# [PARTS OF THE EXERCISE]
1 > From the passage below on the National Information Infrastructure, list every company named as offering one of the new networks.
2 > According to the passage below on the National Information Infrastructure, what are the two primary problems with current network technology that the new networks aim to solve?

# [SOURCE PASSAGE]
****************************************

The development of the National Information Infrastructure (NII), being pushed by the Whitehouse and business alike, is opening up the heretofore somewhat closed Internet community to the population at large, and further, to nearly overwhelming opportunities in the commercial world.

The NII, colloquially known as the Information Superhighway, will expand and extend the work started with the Internet, which is now a vast collection of heterogeneous computers and networks connected and communicating together. In anticipation of this effort, several new networks are being designed and implemented. These include offerings by U.S. West and Time-Warner, Bell Atlantic and TCI, and General Magic and AT&T, some of which may include gateways to the Internet, but that is not their prime carrier or information source. Each of these networks aims to solve existent problems with current network technology, the primary two being their difficulty of use and the lack of easy advertising and sale of products.

One of the major obstacles that the developers of new network systems face is that of personally directed access, or as Bruce Sterling put it, "attention":

What's information really about? It seems to me there's something direly wrong with the "Information Economy". It's not about data, it's about attention. In a few years you may be able to carry the Library of Congress around in your hip pocket. So? You're never gonna read the Library of Congress. You'll die long before you access one tenth of one percent of it. What's important -- increasingly important -- is the process by which you figure out what to look at. This is the beginning of the real and true economics of information. Not who owns the books, who prints the books, who has the holdings. The crux here is access, not holdings. And not even access itself, but the signposts that tell you what to access -- what to pay attention to. In the Information Economy everything is plentiful -- except attention. [Sterling]

Several providers are offering "personalized information" products. These services usually operate from a "profile" that the subscriber registers with the provider. The provider feeds this profile into various proprietary rules and filters to determine a match set from their database which is mailed or otherwise conveyed to the subscriber.

****************************************

# [DATA RECORDS]
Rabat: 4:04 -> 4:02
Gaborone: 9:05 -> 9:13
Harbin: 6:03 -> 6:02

****************************************

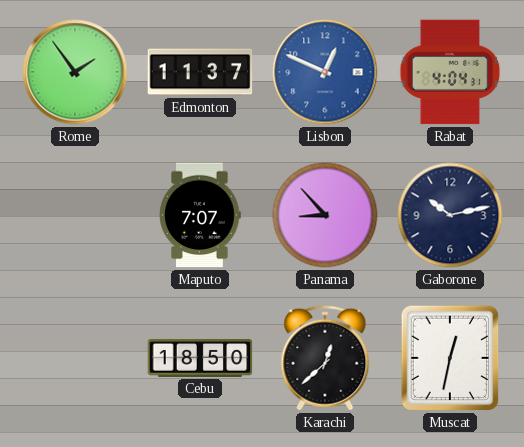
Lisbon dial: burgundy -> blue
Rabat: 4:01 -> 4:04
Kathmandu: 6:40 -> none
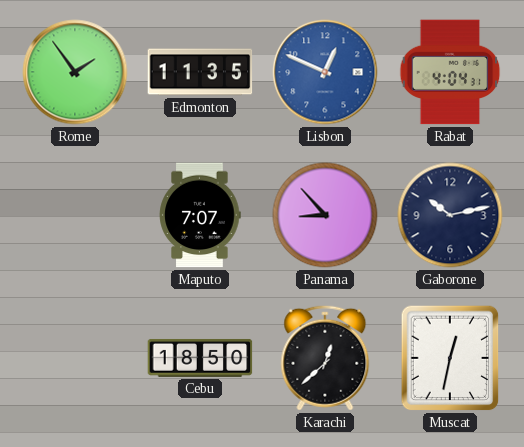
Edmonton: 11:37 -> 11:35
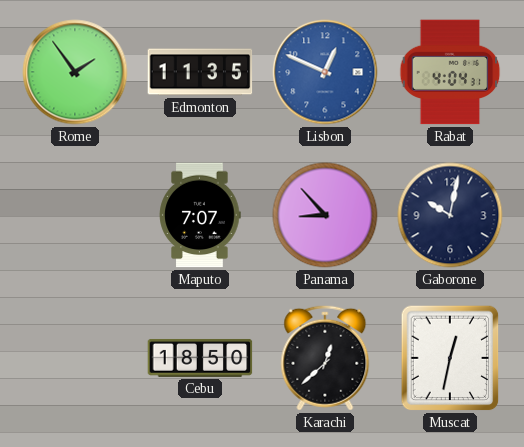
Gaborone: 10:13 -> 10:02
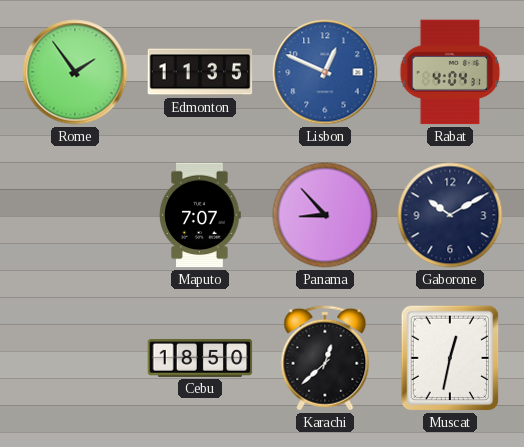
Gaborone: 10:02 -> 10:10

****************************************

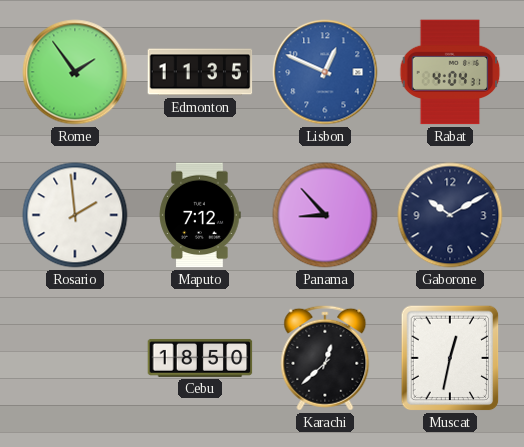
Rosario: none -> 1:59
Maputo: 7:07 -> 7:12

****************************************

# [SOLUTIONS PER TASK]
1 > U.S. West, Time-Warner, Bell Atlantic, TCI, General Magic, AT&T

2 > Their difficulty of use and the lack of easy advertising and sale of products.